[SOURCE MATERIAL]:
....
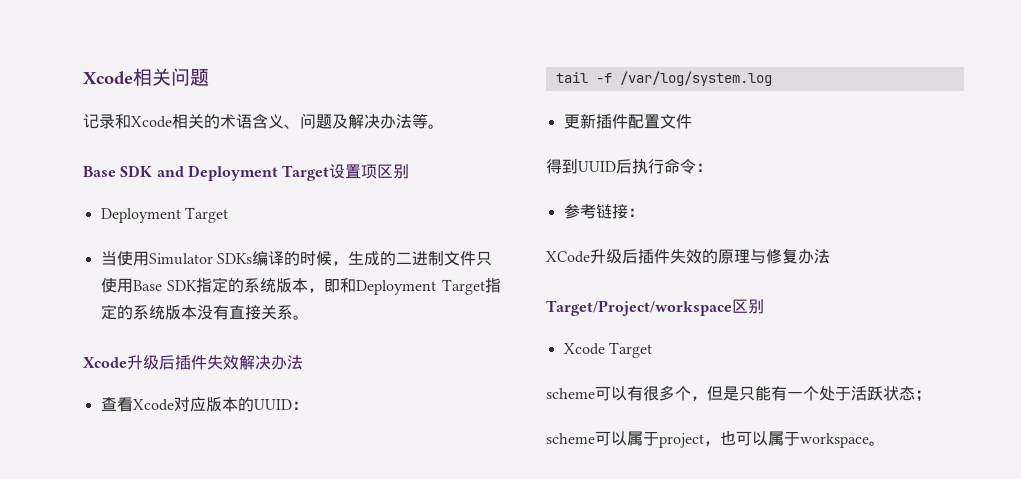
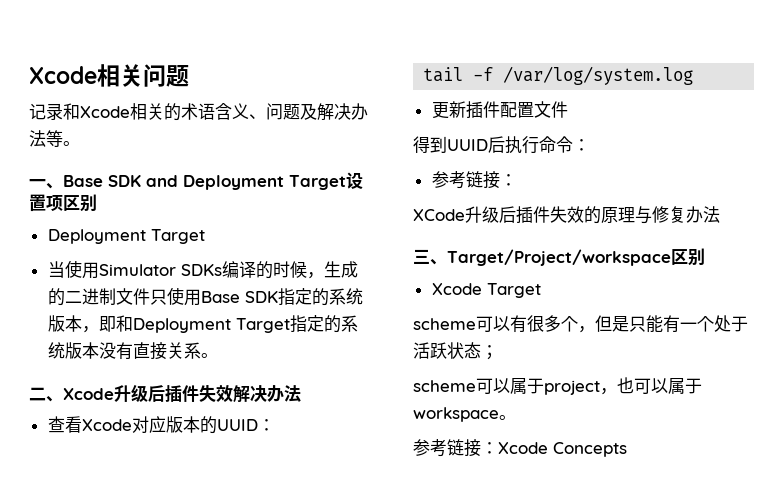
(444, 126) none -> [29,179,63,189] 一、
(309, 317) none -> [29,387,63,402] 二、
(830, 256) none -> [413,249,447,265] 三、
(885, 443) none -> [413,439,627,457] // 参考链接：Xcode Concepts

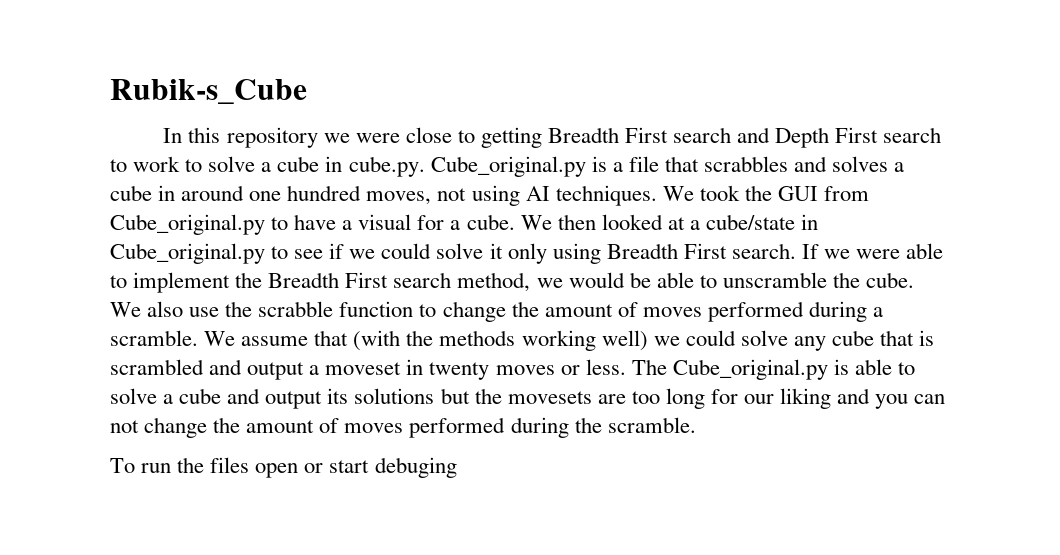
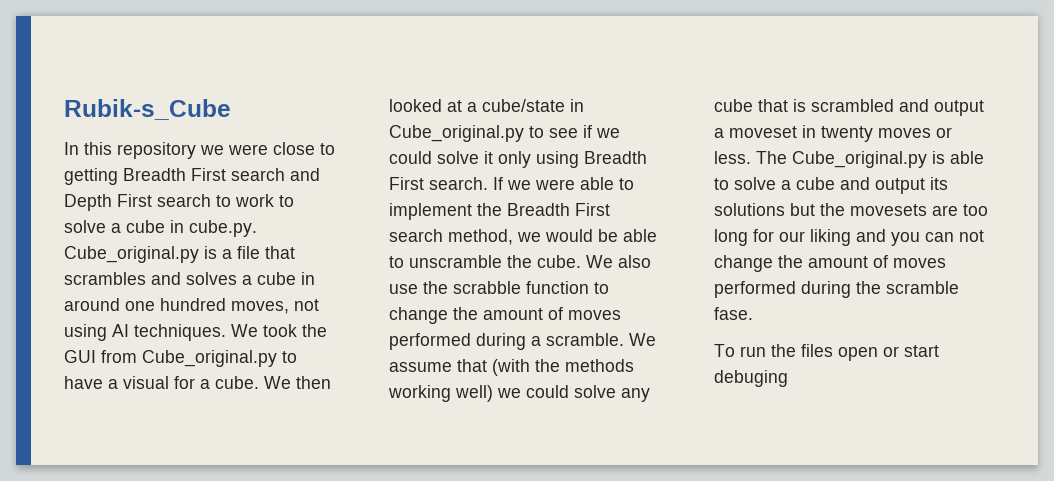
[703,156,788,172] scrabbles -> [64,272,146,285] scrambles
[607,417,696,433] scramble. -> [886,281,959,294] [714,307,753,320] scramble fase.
....
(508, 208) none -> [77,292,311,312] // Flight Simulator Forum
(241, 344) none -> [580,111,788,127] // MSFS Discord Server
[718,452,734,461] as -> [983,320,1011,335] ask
....
[TASK STATEMENT]:
Show all lines of the material in which the word "none" can be found.

[EXERCISE ANSWER]:
(444, 126) none -> [29,179,63,189] 一、
(309, 317) none -> [29,387,63,402] 二、
(830, 256) none -> [413,249,447,265] 三、
(885, 443) none -> [413,439,627,457] // 参考链接：Xcode Concepts
(508, 208) none -> [77,292,311,312] // Flight Simulator Forum
(241, 344) none -> [580,111,788,127] // MSFS Discord Server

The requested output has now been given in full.